|Replication is a newely developed feature. This means it requires manual configuration and careful monitoring. You should keep backups if you choose to proceed.|
It is important that you plan your replication deployment before you proceed. You may have a need for high availability within a datacentre, geographic redundancy, or improvement of read scaling.
Addition of replicas can improve the amount of read and authentication operations performed over the topology as a whole. This is because read operations throughput is additive between nodes.
For example, if you had two servers that can process 1000 authentications per second each, then when in replication the topology can process 2000 authentications per second.
However, while you may gain in read throughput, you must account for downtime - you should not always rely on every server to be online.
The optimal loading of any server is approximately 50%. This allows overhead to absorb load if nearby nodes experience outages. It also allows for absorption of load spikes or other unexpected events.
It is important to note however that as you add replicas the write throughput does not increase in the same way as read throughput. This is because for each write that occurs on a node, it must be replicated and written to every other node. Therefore your write throughput is always bounded by the slowest server in your topology. In reality there is a "slight" improvement in writes due to coalescing that occurs as part of replication, but you should assume that writes are not improved through the addition of more nodes.

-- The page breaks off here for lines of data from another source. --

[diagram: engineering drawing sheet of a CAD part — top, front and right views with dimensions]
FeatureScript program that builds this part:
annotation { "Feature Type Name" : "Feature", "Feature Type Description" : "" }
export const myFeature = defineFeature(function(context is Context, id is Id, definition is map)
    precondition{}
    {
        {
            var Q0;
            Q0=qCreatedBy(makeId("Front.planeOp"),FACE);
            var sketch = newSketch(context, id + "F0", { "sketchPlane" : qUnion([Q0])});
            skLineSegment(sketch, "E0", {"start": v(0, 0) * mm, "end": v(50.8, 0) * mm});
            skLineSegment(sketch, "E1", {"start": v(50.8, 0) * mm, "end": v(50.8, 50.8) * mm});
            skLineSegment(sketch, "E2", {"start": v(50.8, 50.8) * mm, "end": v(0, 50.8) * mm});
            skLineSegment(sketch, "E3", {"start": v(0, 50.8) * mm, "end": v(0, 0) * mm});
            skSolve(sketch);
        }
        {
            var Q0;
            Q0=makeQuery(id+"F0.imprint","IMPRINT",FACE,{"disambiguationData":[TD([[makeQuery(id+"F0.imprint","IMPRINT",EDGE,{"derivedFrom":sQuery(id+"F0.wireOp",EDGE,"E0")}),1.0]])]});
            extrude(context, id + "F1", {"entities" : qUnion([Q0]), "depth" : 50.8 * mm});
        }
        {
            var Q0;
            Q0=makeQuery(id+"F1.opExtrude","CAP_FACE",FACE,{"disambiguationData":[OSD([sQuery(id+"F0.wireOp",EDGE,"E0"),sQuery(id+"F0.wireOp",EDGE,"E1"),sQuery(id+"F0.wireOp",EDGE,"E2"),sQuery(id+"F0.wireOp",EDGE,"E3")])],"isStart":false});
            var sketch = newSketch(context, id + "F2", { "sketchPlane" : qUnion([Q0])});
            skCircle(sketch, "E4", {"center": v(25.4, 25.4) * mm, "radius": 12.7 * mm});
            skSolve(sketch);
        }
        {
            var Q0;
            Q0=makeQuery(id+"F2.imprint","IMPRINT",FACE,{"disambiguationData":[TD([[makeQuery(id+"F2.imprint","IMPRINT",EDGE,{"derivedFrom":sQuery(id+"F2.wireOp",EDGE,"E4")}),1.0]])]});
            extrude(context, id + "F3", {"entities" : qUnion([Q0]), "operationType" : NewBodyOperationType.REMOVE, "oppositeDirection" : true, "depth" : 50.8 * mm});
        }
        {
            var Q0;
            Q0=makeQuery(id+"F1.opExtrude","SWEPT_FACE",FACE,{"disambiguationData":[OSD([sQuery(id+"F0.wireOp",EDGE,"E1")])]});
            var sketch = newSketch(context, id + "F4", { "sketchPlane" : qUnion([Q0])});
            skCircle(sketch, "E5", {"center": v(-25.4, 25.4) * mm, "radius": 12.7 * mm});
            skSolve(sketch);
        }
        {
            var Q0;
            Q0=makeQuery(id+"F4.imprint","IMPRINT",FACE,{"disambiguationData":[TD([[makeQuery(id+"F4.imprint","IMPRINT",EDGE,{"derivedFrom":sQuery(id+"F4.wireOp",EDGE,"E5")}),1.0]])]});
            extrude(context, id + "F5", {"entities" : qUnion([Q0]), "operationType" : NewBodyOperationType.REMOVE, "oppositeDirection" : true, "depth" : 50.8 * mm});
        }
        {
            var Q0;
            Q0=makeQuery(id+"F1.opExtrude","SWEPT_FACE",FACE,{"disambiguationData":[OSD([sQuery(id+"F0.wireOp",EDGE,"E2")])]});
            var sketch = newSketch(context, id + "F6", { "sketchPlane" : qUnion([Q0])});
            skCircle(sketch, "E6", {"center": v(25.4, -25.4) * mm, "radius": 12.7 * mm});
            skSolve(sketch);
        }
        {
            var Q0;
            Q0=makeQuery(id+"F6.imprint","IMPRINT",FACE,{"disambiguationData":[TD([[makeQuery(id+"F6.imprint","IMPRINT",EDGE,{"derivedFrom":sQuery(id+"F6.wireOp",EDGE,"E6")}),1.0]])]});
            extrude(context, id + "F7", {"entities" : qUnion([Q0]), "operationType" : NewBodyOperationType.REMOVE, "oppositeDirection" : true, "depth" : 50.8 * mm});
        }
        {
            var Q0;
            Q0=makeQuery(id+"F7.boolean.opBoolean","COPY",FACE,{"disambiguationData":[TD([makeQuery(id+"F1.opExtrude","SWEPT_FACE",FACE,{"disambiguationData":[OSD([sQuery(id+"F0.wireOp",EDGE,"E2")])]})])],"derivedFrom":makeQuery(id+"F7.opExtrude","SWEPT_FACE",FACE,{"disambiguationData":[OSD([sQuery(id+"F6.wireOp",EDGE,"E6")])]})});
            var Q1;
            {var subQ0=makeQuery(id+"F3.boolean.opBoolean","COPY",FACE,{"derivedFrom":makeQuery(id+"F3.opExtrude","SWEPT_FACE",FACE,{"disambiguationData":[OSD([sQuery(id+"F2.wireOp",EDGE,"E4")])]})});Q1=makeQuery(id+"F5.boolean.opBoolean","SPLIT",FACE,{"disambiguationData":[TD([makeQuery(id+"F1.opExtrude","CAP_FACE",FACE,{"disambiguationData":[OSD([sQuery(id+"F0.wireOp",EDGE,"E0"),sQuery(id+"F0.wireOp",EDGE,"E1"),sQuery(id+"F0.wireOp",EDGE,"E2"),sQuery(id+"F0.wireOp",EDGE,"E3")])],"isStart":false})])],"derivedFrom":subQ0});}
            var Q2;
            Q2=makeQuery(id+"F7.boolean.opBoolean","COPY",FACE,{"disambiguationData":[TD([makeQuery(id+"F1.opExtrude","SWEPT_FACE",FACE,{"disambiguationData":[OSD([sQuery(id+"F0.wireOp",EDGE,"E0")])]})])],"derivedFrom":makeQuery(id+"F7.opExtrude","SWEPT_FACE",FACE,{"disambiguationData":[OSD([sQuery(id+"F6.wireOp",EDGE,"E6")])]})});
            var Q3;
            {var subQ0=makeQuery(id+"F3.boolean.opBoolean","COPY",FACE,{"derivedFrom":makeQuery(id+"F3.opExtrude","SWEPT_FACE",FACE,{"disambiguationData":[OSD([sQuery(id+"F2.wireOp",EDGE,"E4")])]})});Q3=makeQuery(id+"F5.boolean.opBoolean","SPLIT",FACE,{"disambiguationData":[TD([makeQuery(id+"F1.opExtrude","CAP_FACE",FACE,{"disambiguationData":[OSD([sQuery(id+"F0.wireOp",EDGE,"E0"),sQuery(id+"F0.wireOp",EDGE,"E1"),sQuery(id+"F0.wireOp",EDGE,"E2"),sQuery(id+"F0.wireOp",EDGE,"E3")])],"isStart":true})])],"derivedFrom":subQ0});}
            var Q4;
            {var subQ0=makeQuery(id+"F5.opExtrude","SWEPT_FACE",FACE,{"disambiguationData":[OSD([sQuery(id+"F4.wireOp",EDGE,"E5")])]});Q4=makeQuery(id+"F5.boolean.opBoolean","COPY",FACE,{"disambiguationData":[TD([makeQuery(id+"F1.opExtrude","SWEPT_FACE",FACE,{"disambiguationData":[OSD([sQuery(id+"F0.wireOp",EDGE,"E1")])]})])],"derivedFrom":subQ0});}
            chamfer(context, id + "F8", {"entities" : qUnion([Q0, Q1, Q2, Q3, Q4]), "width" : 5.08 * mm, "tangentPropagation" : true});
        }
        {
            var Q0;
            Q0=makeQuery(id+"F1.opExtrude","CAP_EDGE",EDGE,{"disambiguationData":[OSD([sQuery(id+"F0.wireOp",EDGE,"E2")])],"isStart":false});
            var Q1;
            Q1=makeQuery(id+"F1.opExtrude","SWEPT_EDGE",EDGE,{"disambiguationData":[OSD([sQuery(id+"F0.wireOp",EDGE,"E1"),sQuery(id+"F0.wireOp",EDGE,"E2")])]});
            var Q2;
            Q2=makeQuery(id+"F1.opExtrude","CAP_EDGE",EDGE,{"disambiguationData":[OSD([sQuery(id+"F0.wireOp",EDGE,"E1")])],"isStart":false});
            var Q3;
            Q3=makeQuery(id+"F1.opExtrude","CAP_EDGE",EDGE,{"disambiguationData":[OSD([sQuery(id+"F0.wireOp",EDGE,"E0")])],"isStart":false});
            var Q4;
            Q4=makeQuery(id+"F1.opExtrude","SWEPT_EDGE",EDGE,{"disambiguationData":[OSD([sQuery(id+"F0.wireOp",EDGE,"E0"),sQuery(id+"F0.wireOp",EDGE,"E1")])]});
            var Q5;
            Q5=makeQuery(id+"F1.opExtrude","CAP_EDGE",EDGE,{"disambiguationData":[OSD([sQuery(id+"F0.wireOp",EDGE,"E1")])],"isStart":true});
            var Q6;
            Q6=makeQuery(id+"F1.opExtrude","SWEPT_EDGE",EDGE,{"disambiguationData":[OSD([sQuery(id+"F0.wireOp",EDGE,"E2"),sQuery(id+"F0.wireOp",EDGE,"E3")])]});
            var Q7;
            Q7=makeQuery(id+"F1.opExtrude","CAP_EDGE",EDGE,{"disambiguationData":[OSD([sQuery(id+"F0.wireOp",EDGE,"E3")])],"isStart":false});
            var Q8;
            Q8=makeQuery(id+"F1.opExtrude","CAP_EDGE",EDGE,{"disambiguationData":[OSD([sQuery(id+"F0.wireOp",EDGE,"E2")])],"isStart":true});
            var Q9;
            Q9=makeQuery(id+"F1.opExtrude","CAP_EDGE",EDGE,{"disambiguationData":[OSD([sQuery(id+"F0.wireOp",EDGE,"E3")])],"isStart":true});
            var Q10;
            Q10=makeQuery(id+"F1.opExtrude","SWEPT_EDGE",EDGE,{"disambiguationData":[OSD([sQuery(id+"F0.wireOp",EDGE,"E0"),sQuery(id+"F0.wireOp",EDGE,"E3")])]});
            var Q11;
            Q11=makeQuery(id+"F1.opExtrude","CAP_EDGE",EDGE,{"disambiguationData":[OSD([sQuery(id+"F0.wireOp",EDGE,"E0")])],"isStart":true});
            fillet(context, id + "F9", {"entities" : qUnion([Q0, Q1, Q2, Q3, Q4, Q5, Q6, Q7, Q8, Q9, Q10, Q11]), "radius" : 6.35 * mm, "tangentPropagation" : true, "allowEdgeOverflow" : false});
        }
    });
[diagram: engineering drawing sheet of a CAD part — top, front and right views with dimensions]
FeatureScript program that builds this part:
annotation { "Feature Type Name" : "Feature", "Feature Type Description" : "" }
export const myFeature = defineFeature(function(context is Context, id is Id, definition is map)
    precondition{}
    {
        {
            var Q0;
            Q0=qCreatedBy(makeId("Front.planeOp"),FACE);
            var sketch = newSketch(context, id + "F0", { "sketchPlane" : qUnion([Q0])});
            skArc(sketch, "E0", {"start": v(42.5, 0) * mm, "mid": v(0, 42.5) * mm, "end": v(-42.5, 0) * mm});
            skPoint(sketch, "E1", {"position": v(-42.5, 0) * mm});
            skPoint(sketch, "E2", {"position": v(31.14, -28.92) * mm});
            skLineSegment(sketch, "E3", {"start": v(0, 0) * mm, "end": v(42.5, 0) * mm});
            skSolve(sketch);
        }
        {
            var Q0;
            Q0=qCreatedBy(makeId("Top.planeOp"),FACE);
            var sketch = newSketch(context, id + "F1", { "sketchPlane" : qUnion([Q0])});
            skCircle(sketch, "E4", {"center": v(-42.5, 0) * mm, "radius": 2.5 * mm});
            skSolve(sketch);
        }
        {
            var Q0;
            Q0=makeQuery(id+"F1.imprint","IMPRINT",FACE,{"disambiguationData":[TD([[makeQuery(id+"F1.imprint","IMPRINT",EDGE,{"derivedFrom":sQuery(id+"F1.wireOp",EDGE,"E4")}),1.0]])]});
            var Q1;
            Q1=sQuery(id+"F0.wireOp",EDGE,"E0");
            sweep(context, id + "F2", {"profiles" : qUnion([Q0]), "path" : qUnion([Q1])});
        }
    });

Operating replicas of Kanidm allows you to minimise outages if a single or multiple servers experience downtime. This can assist you with patching and other administrative tasks that you must perform.
However, there are some key limitations to this fault tolerance.
You require a method to fail over between servers. This generally involves a load balancer, which
itself must be fault tolerant. Load balancers can be made fault tolerant through the use of
VRRP, or by configuration of routers with anycast.
If you elect to use
VRRP directly on your Kanidm servers, then be aware that you will be
configuring your systems as active-passive, rather than active-active, so you will not benefit from
improved read throughput. Contrast, anycast will always route to the closest Kanidm server and will
failover to nearby servers so this may be an attractive choice.
You should NOT use DNS based failover mechanisms as clients can cache DNS records and remain "stuck" to a node in a failed state.
Kanidm's replication protocol enforces limits on how long a server can be offline. This is due to how tombstones are handled. By default the maximum is 7 days. If a server is offline for more than 7 days a refresh will be required for that server to continue participation in the topology.
It is important you avoid extended downtime of servers to avoid this condition.